DIRECTIONS: Once every line below has been checked for "método", give only the number of lines that have it.

DATASET RECORDS:
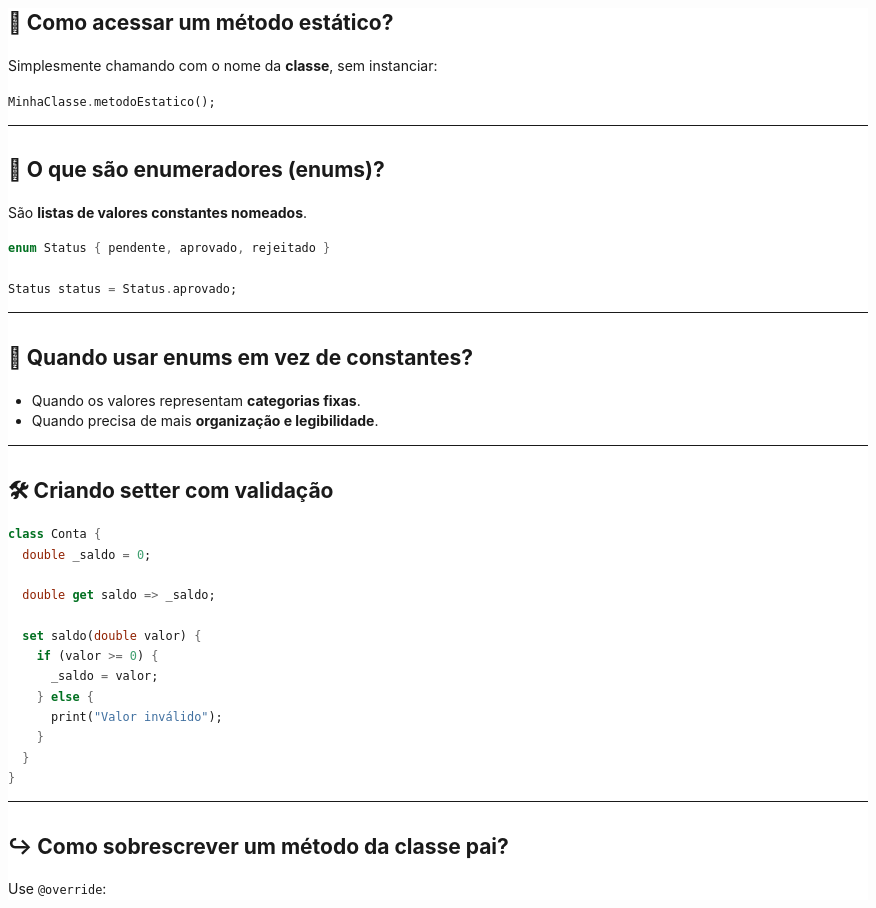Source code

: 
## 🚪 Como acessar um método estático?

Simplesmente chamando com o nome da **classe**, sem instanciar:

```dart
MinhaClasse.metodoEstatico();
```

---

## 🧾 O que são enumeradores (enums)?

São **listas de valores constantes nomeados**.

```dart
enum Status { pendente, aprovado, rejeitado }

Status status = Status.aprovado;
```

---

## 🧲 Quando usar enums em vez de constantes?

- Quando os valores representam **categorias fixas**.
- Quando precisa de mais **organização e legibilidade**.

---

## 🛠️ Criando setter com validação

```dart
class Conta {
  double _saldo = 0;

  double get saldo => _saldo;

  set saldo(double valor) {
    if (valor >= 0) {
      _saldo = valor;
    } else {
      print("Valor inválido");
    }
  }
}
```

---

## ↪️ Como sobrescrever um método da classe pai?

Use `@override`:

* * *

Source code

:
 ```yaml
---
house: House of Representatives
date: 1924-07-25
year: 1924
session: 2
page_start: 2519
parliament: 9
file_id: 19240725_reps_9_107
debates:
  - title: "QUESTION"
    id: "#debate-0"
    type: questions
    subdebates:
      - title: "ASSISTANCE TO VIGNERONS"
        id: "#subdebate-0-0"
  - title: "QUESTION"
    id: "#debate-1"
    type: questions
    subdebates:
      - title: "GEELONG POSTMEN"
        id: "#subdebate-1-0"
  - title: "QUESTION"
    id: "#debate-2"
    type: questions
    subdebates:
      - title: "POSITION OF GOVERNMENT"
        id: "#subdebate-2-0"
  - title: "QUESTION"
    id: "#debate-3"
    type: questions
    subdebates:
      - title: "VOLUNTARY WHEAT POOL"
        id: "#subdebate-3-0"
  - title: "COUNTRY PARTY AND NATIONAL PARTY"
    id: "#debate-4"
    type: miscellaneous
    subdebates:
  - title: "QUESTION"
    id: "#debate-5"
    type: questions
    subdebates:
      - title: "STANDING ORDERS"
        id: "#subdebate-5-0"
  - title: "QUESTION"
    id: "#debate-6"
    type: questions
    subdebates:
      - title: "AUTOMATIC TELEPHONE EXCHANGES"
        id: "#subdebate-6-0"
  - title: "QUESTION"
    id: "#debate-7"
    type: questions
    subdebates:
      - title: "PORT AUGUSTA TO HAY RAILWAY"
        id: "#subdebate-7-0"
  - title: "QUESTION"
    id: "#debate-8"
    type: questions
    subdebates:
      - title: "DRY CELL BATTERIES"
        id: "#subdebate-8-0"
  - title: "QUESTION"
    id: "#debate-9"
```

COMPLETED EXERCISE: 2